At a public campus in California on Constitution Day in 2013, a student who also happens to be a decorated military veteran was told he could not hand out copies of the Constitution to his fellow students. The objection from the university was not ideological; it was out of control bureaucracy imposing limits on speech.
That same day another college student in that same state was told he could not protest NSA surveillance outside of a tiny "free speech zone," an area that comprised only 1.37% of the campus.
Months later, college students in Hawaii were told both they could not hand out the constitution to their fellow students and that they could not protest NSA policies outside the school's free speech zone! FIRE took these colleges to court, but the that fact we had to shows you how bad it has become.
Recently, students and sympathetic faculty have joined forces to exclude campus speakers whose opinions they dislike. At FIRE we call this "disinvitation season" although the season lasts all year round.

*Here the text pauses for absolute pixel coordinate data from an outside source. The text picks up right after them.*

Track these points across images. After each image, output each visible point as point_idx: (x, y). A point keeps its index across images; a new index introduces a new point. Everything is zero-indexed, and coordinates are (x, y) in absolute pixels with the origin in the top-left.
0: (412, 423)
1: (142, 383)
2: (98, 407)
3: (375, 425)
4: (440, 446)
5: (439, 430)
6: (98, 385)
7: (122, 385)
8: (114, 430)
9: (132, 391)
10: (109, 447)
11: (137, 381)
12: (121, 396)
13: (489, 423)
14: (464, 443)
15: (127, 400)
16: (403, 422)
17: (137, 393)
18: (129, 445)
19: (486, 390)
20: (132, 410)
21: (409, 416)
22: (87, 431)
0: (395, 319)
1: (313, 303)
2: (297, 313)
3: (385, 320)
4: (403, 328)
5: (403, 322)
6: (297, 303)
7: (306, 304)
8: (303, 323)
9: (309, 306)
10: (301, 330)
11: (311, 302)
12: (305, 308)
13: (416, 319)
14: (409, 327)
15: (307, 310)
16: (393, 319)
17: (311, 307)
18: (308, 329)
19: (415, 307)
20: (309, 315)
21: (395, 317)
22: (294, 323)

Since 2009 there has been a major uptick in the push by students and faculty to get speakers they dislike disinvited. These speakers have included former Secretary of State Condoleezza Rice; the Somali-born feminist and critic of Islam, Ayaan Hirsi Ali; and the director of the International Monetary Fund, Christine Lagarde. And that's only the obvious part of the disinvitation problem. Few conservative speakers are invited to speak at colleges lest they have to be "disinivited" later.